**Problem details**
For the string "caratteristiche", search the entries below and copy every line where it appears.

Input data Block Start

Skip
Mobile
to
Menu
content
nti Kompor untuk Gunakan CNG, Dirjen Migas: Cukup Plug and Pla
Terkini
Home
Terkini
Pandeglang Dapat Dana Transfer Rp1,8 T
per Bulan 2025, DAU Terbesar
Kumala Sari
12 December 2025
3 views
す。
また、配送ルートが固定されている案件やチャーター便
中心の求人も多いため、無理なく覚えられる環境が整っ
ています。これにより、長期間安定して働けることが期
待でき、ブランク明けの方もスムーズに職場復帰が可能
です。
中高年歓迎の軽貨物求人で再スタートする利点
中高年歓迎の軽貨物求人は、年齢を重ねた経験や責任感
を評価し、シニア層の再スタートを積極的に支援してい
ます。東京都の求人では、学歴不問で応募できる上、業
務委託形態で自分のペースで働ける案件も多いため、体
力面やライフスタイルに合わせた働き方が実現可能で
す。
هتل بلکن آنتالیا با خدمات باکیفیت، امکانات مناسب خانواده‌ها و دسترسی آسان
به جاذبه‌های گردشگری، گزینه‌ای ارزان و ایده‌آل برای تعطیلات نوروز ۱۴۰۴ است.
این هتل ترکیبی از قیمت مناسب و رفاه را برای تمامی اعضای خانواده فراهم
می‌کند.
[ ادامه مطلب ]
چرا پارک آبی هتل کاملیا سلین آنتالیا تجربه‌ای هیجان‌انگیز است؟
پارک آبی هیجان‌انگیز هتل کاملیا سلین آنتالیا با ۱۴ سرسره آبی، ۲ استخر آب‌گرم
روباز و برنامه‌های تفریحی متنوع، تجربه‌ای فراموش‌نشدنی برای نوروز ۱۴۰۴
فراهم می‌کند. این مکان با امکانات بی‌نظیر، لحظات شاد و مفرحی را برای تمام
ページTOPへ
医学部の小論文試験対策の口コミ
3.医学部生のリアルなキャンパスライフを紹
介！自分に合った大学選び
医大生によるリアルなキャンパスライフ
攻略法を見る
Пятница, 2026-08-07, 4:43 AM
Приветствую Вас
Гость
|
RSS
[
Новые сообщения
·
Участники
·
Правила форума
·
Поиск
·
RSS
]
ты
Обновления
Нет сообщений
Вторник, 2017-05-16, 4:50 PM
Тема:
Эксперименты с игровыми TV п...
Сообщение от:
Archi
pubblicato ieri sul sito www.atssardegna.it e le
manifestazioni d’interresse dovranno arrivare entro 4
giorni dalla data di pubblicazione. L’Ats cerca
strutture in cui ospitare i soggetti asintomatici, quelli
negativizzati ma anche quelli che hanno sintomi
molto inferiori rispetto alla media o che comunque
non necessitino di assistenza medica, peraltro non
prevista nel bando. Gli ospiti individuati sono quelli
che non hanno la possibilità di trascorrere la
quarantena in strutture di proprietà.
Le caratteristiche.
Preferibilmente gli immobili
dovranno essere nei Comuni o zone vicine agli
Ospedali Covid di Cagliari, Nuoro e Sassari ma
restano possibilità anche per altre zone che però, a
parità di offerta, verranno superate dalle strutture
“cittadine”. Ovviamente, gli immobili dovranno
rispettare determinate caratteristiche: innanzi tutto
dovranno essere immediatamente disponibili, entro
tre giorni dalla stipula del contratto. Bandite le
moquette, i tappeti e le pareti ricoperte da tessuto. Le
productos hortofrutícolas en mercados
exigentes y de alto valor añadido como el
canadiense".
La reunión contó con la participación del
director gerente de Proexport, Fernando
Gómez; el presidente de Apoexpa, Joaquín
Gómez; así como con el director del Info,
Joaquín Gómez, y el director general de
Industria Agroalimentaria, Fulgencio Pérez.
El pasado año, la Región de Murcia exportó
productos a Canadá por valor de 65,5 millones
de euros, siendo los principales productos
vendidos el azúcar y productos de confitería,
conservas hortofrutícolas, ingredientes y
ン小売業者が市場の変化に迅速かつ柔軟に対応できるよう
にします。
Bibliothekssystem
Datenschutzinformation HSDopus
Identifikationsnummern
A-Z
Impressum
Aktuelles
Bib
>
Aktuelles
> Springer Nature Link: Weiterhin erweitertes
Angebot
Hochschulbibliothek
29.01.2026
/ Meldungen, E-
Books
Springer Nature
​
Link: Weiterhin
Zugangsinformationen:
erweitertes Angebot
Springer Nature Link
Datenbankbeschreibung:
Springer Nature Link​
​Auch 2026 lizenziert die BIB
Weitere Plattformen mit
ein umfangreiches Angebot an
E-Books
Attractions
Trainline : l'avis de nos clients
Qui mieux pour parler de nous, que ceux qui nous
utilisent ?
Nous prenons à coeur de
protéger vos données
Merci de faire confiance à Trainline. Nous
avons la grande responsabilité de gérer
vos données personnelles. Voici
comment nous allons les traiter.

Input data Block End

**Result below**
Le caratteristiche.
rispettare determinate caratteristiche: innanzi tutto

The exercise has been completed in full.